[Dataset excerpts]

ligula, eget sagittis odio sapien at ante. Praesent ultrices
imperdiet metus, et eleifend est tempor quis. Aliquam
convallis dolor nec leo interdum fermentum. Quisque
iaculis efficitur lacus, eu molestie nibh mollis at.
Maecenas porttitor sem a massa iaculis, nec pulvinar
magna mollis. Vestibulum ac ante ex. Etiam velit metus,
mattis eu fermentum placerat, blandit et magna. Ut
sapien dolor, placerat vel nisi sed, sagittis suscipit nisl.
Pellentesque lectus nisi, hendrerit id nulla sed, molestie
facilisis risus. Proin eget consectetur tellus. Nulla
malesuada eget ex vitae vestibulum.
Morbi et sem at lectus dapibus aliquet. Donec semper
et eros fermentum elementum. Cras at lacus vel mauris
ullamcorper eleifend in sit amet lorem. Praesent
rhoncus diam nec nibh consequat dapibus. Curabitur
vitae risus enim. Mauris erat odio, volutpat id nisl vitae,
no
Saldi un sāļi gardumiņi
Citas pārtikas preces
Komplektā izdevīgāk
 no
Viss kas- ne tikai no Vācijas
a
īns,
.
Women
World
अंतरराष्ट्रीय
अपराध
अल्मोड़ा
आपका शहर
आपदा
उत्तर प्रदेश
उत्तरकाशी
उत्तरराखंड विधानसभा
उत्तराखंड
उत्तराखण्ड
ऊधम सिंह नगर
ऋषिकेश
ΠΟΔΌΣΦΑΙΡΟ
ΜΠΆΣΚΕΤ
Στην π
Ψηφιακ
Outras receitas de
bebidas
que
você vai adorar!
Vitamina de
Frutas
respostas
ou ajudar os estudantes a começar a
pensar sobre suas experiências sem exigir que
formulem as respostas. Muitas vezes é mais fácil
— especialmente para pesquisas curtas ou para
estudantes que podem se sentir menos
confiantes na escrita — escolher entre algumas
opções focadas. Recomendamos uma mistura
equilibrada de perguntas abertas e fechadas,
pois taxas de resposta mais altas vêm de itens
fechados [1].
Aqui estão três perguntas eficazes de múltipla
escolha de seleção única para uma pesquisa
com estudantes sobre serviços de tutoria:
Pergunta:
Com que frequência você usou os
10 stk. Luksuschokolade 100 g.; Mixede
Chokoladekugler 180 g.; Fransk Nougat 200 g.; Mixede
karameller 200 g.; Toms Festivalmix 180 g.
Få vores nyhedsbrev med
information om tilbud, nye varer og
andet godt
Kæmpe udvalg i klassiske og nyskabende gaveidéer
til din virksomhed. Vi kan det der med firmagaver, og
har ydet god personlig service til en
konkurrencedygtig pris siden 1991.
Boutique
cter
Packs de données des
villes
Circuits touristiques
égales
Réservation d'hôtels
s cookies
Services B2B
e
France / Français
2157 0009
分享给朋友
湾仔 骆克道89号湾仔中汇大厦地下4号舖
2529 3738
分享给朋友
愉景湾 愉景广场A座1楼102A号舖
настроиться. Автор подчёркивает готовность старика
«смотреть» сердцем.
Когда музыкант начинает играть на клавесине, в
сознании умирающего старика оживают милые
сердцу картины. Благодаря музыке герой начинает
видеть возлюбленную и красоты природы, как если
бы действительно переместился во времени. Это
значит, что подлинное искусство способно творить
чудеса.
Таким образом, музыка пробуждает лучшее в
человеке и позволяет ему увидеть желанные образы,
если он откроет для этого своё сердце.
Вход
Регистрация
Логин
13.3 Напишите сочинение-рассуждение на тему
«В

# Exercise brief
Whenever a line of the data includes the word "eget", show that line in full.

# Answer for this exercise
ligula, eget sagittis odio sapien at ante. Praesent ultrices
facilisis risus. Proin eget consectetur tellus. Nulla
malesuada eget ex vitae vestibulum.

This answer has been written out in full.